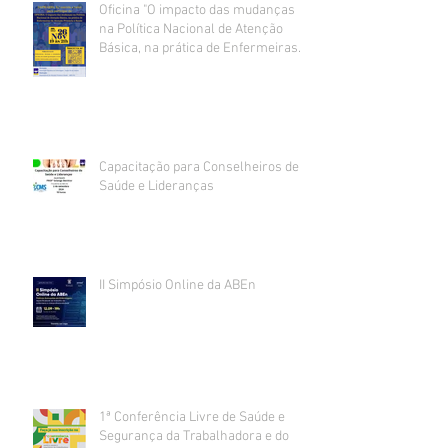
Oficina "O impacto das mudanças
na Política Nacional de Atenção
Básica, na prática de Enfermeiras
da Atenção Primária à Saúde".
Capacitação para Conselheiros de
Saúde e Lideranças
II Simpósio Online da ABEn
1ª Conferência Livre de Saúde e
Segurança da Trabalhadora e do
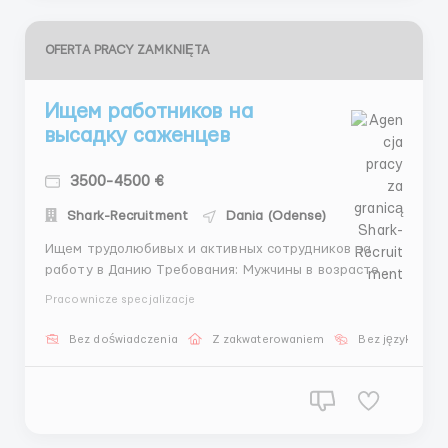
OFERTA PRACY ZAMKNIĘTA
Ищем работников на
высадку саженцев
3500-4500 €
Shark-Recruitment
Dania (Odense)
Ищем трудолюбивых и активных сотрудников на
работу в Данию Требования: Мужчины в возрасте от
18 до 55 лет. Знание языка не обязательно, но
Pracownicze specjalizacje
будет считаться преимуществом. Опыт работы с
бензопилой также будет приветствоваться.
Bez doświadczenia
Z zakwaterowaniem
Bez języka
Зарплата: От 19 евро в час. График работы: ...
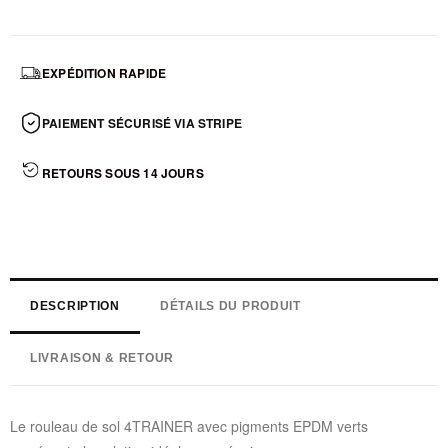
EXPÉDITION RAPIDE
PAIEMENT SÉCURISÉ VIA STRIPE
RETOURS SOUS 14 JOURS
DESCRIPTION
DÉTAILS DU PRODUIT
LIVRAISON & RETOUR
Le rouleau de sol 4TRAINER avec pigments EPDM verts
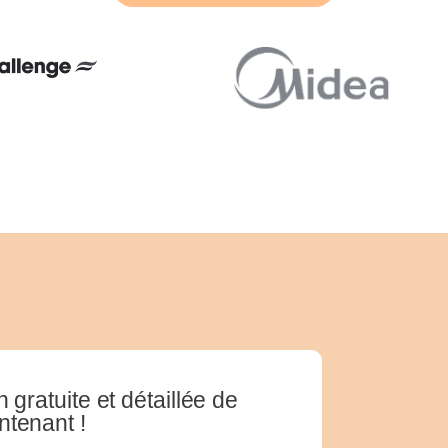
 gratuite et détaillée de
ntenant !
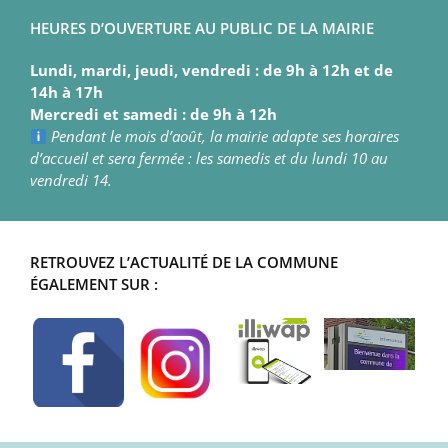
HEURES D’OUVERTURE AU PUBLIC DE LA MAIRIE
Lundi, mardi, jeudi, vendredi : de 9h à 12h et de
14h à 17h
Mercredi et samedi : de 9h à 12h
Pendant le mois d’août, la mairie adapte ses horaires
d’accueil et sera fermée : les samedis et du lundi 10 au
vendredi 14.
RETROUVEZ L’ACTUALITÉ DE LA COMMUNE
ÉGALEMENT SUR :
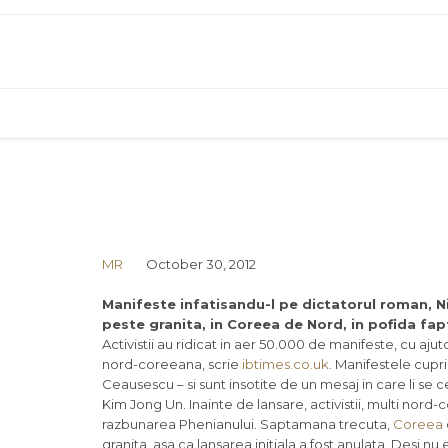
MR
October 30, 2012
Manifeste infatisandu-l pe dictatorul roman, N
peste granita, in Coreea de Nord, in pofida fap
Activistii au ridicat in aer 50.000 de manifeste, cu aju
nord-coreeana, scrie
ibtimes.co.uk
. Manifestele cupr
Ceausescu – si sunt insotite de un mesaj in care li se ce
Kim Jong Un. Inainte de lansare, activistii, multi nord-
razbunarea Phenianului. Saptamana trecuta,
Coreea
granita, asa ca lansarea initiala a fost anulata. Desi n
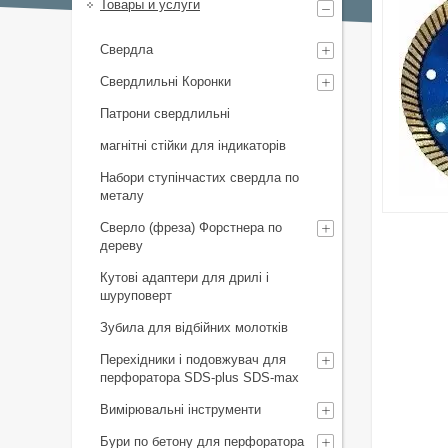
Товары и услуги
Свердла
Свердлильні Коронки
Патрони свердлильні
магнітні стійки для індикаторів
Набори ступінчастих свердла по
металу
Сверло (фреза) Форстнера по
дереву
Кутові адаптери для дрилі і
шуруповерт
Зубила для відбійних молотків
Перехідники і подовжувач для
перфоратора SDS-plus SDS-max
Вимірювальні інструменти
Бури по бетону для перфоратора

──────────

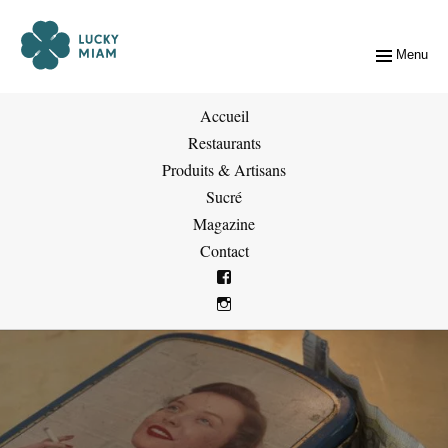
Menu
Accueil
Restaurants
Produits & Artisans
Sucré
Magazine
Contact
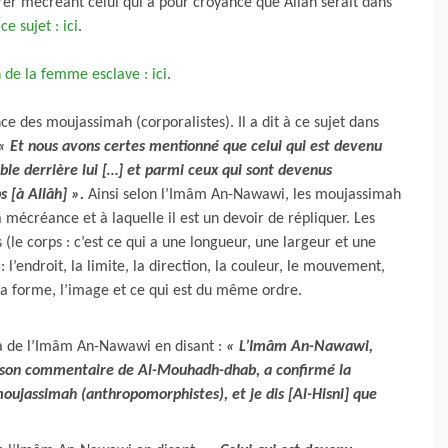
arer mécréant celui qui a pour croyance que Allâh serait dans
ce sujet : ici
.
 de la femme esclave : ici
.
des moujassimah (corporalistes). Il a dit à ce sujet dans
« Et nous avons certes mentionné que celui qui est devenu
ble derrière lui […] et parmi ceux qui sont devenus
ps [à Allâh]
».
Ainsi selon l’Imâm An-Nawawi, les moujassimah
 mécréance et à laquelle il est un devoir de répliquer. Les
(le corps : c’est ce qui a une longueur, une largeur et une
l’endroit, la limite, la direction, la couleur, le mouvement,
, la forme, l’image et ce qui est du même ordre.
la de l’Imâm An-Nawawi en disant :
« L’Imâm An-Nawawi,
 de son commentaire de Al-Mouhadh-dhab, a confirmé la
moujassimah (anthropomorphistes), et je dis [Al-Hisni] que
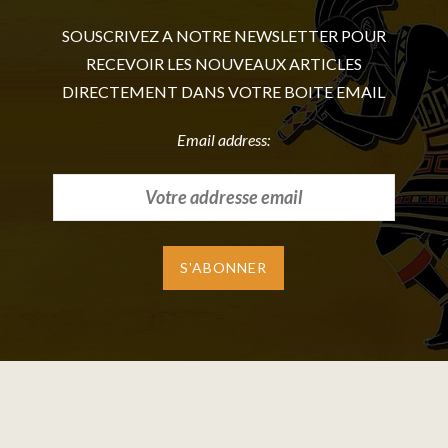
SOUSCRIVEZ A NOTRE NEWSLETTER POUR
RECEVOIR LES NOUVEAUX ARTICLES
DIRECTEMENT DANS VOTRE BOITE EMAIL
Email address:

──────────

* What the exercise asks: Above are some entries. Restate word for word the lines from the one holding "Kim Jong Un." through the one holding "Бури по бетону для перфоратора", but not the pictures.

* Task response:
Kim Jong Un. Inainte de lansare, activistii, multi nord-
razbunarea Phenianului. Saptamana trecuta,
Coreea
granita, asa ca lansarea initiala a fost anulata. Desi n
Товары и услуги
Свердла
Свердлильні Коронки
Патрони свердлильні
магнітні стійки для індикаторів
Набори ступінчастих свердла по
металу
Сверло (фреза) Форстнера по
дереву
Кутові адаптери для дрилі і
шуруповерт
Зубила для відбійних молотків
Перехідники і подовжувач для
перфоратора SDS-plus SDS-max
Вимірювальні інструменти
Бури по бетону для перфоратора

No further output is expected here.